In America alone, more than 21,000 children have been diagnosed with a brain tumor. Four out of 10 die within five years of their diagnosis. Those sobering statistics, provided by the Central Brain Tumor Registry of the United States, are exacerbated by the fact that the incidence of brain tumors is increasing, but the reasons for the increase remain unknown.
In fact, pediatric brain cancer has become the most deadly disease in children. Last year, Dr.
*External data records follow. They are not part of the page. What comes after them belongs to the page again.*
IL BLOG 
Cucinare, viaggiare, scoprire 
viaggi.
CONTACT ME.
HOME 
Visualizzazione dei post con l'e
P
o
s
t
Alan R. Cohen, chief of pediatric neurosurgery and surgeon-in-chief at Rainbow Babies & Children’s Hospital, fought back, announcing plans to build a pediatric brain tumor center at Rainbow. “The goal of our whole effort is to reduce those statistics significantly through medical, surgical and research efforts,” says Cohen. “Just as the medical field did with leukemia.”
Cohen is currently working closely with a prominent Cleveland family that lost a child to brain cancer and who will soon make a significant donation that will enable Rainbow to launch the center and, among other things, recruit prominent researchers and clinicians in the field of pediatric brain cancer.
Aside from additional specialized researchers, Rainbow already has most of the components in place, including a full staff of neuroradiologists, surgeons and nurses; computer-guided and minimally invasive neurosurgery capabilities; a blood conservation center; a neuroscience research center; and the Lance Armstrong Foundation Center for Cancer Survivors.